→ SELECTED TEXT:
>>>

Hello there!
I am still struggling with a binomial response over all categorical
variables (some of them with 3 levels, most with 2 levels). After
initial struggles with glm's (struggle coming from the data, not the
actual analysis) I have decided to prefer contingency tables. I have
my data such as:
response:
hunting.prev=c("success","fail","success","success","success","fail",...)
one of 21 surveyed variables:
groupsize=c("small","large","small","small","small","large"...)
...
now...
It is intuitive to me that I will have to split up each variable by
its level(s), thus creating 2 new variables for groupsize (as an
example) holding the counts of small hunting parties when the
hunting.prev was a success and so on. I could write a function to do
that for me, however, never intend to reinvent the wheel. I would like
my data to look like that:
hunting prev groupsize-small groupsize-large dogs-yes
dogs-no guns-yes guns-no...

<<<

→ SOURCE MATERIAL:
>>>

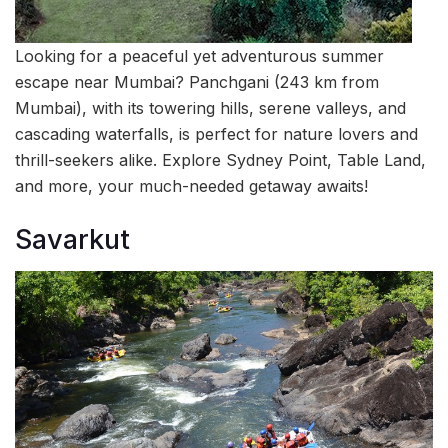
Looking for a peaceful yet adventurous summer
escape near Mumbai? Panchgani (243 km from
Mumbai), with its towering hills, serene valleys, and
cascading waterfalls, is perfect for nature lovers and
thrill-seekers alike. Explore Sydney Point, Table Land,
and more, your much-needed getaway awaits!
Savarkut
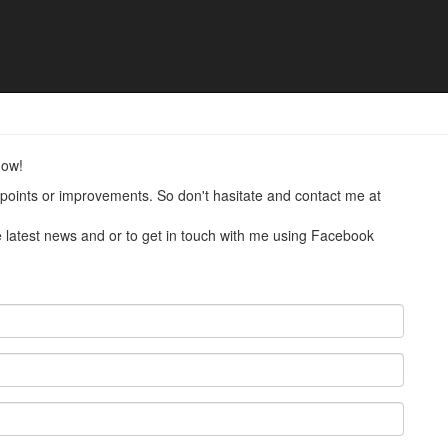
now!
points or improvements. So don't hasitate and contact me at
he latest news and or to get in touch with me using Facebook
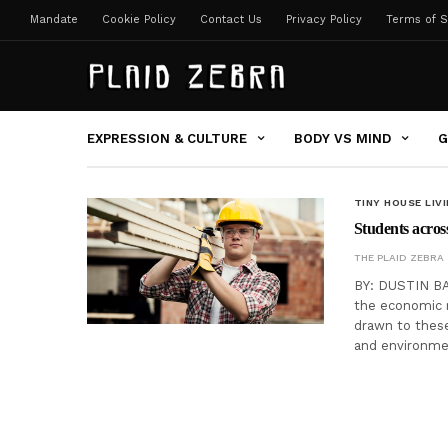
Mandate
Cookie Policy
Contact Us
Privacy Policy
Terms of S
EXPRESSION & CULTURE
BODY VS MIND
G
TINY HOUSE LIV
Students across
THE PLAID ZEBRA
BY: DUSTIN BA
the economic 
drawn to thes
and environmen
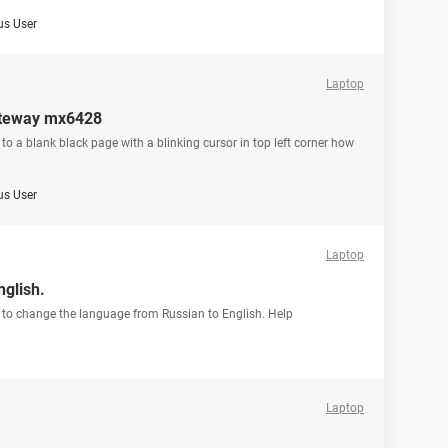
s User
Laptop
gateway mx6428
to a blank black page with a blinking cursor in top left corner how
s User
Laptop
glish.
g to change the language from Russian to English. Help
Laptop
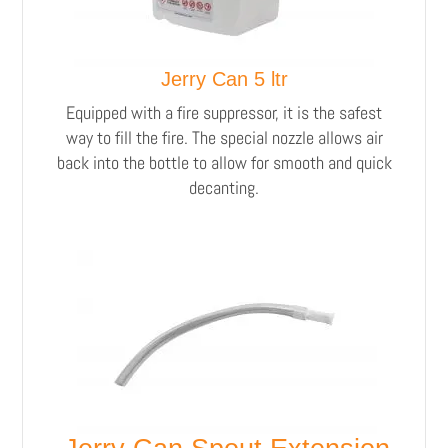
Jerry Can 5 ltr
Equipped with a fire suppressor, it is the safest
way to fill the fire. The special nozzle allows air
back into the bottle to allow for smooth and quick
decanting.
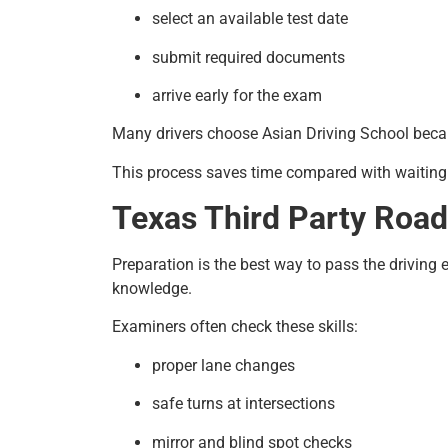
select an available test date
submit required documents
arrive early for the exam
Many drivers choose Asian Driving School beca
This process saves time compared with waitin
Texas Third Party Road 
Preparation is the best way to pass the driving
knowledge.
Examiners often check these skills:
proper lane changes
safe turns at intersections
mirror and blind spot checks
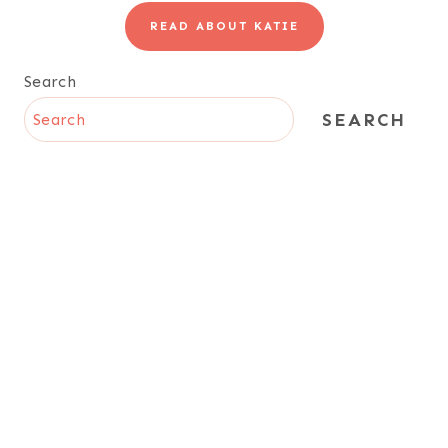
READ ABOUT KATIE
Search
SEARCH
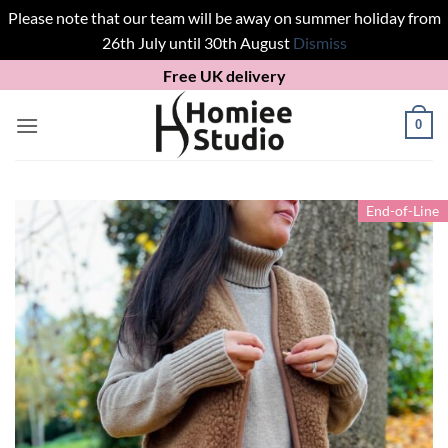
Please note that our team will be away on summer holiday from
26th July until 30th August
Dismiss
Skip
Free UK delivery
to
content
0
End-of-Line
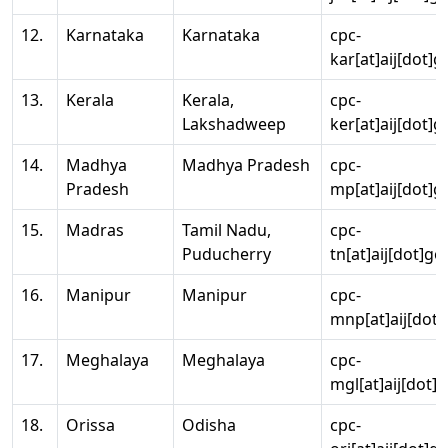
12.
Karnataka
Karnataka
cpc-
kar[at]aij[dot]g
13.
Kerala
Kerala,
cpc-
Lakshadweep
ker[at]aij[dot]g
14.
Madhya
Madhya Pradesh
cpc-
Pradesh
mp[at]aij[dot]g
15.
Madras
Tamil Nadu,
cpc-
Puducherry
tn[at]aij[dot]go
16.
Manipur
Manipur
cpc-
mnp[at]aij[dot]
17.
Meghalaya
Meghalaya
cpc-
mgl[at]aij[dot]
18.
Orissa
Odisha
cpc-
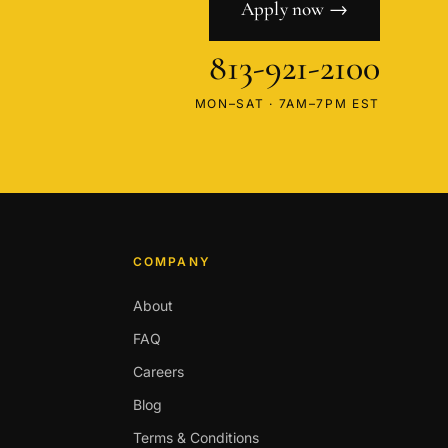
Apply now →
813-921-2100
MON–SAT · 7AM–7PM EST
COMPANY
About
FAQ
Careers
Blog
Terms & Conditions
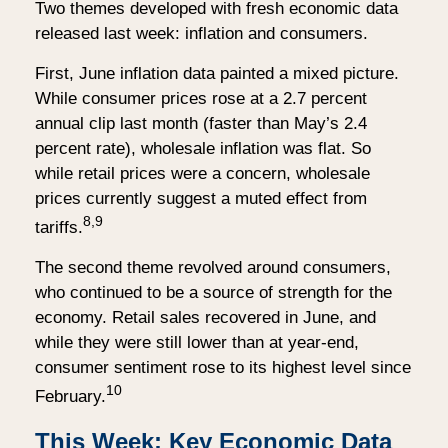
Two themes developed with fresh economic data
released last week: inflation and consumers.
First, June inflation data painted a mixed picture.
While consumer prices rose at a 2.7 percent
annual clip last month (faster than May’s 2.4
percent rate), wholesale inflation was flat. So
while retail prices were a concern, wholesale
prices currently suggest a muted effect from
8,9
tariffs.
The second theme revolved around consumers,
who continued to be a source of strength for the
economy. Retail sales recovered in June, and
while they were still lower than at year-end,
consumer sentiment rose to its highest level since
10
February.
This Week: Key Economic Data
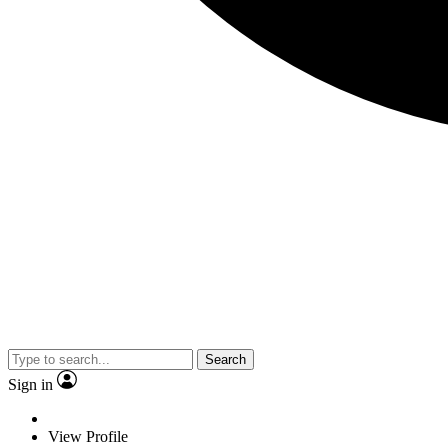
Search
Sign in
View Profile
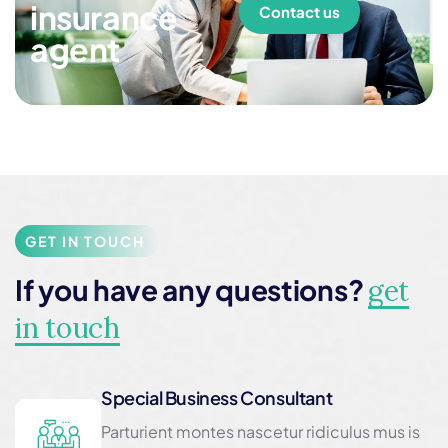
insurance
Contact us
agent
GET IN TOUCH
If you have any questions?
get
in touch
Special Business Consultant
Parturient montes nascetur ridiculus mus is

<<<

→ WHAT YOU WILL DO:
a. Retype the forum post on contingency tables, starting with "It is intuitive" and going on through "dogs-no guns-yes guns-no...".
b. Continue the forum post on contingency tables from the point where it ends.

→ ANSWERS BY TASK:
a.
It is intuitive to me that I will have to split up each variable by
its level(s), thus creating 2 new variables for groupsize (as an
example) holding the counts of small hunting parties when the
hunting.prev was a success and so on. I could write a function to do
that for me, however, never intend to reinvent the wheel. I would like
my data to look like that:
hunting prev groupsize-small groupsize-large dogs-yes
dogs-no guns-yes guns-no...

b.
success 12 2 4 14 23 12...
failure 1 6 34 0 12 3...
of course, hunting.prev would only be needed to create the index via
hunting.prev=="success" and is here used to indicate what each row
means. My questions would be:
a) how to count and split each categorical variable by a response
variable, how to create a 2x20something (contingency) table and how
far a prop.test() approach or a chi? may be more appropriate to
actually analyze the data.
b) how do you guys create R output so that it's formatted in nice
columns and rows?
Hope to see help,
Thanks!